## Data shown
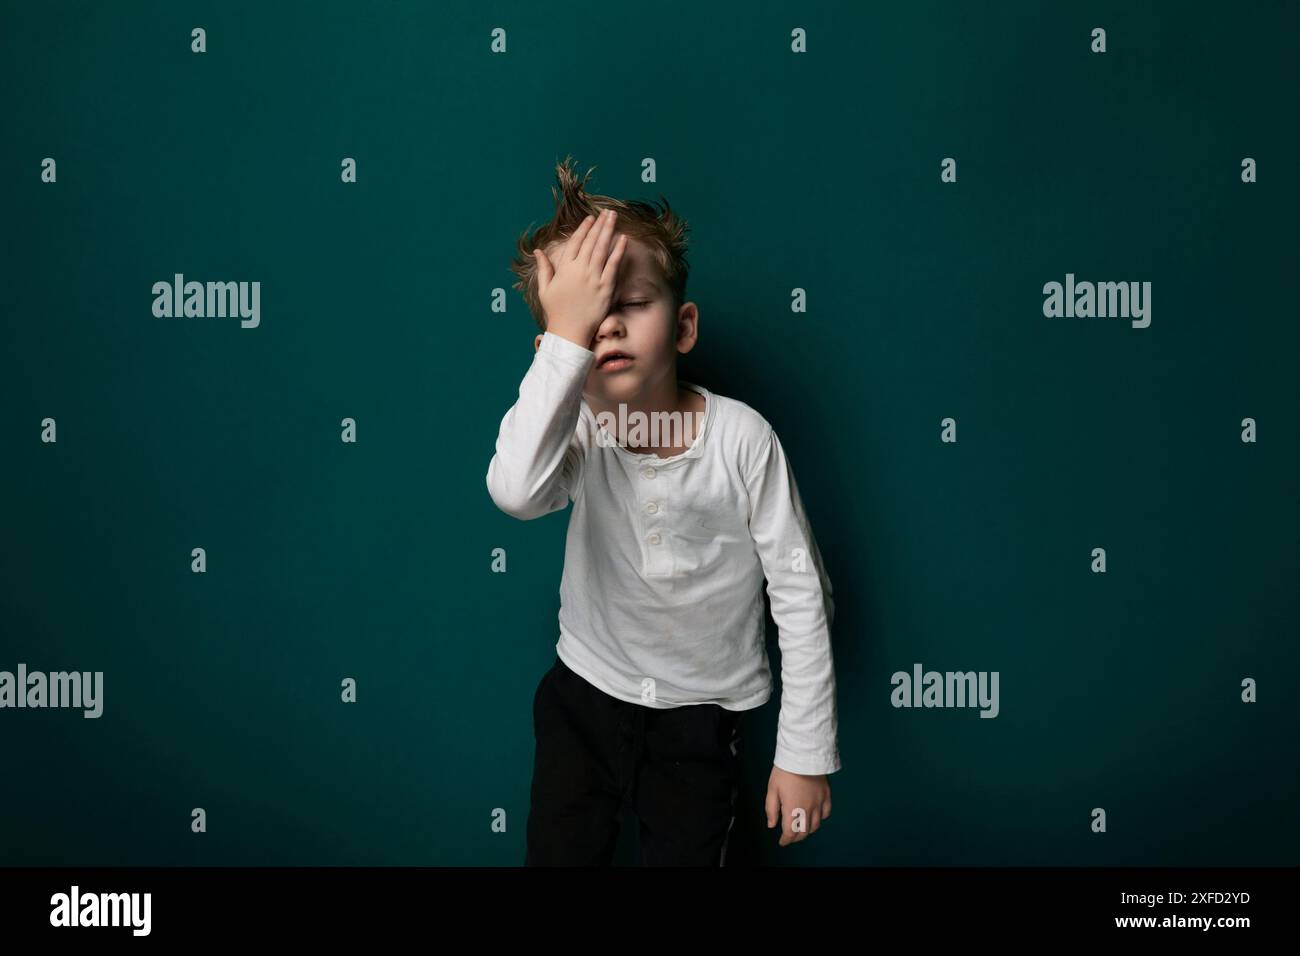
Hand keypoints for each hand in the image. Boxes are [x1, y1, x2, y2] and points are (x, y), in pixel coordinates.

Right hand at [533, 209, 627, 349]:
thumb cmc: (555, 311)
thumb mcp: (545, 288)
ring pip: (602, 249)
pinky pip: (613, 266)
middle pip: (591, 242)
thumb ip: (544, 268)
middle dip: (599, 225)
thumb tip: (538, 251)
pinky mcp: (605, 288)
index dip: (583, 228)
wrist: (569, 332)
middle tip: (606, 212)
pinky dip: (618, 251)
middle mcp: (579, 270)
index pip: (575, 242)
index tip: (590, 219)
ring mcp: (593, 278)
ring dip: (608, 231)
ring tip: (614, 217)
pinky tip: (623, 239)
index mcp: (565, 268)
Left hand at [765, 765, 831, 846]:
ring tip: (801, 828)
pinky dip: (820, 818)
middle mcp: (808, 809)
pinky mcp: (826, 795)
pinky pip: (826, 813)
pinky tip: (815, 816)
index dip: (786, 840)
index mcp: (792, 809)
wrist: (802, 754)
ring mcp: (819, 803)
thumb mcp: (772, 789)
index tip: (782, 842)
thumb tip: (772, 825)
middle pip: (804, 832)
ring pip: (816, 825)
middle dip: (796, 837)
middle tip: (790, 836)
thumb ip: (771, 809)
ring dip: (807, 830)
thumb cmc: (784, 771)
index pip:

## Instructions to follow
All lines from the one containing "index tip: (590, 219)" to the end of the data above are to be set down exactly; no others belong in the answer.

## Your response
index tip: (590, 219)
ring mcp: (593, 278)
ring dip: (608, 231)
ring tip: (614, 217)
pinky tip: (623, 239)
index mcp: (565, 268)
Left hand at [765, 765, 831, 846]:
ring tip: (801, 828)
pinky dip: (820, 818)
middle mcp: (808, 809)
pinky mcp: (826, 795)
pinky pip: (826, 813)
pinky tip: (815, 816)
index dip: (786, 840)
index mcp: (792, 809)
wrist: (802, 754)
ring mcp: (819, 803)
thumb mcp: (772, 789)
index tip: (782, 842)
thumb tip: (772, 825)
middle pip: (804, 832)
ring pip: (816, 825)
middle dip: (796, 837)
middle tip: (790, 836)
thumb ip: (771, 809)
ring dip: (807, 830)
thumb cmc: (784, 771)
index pip:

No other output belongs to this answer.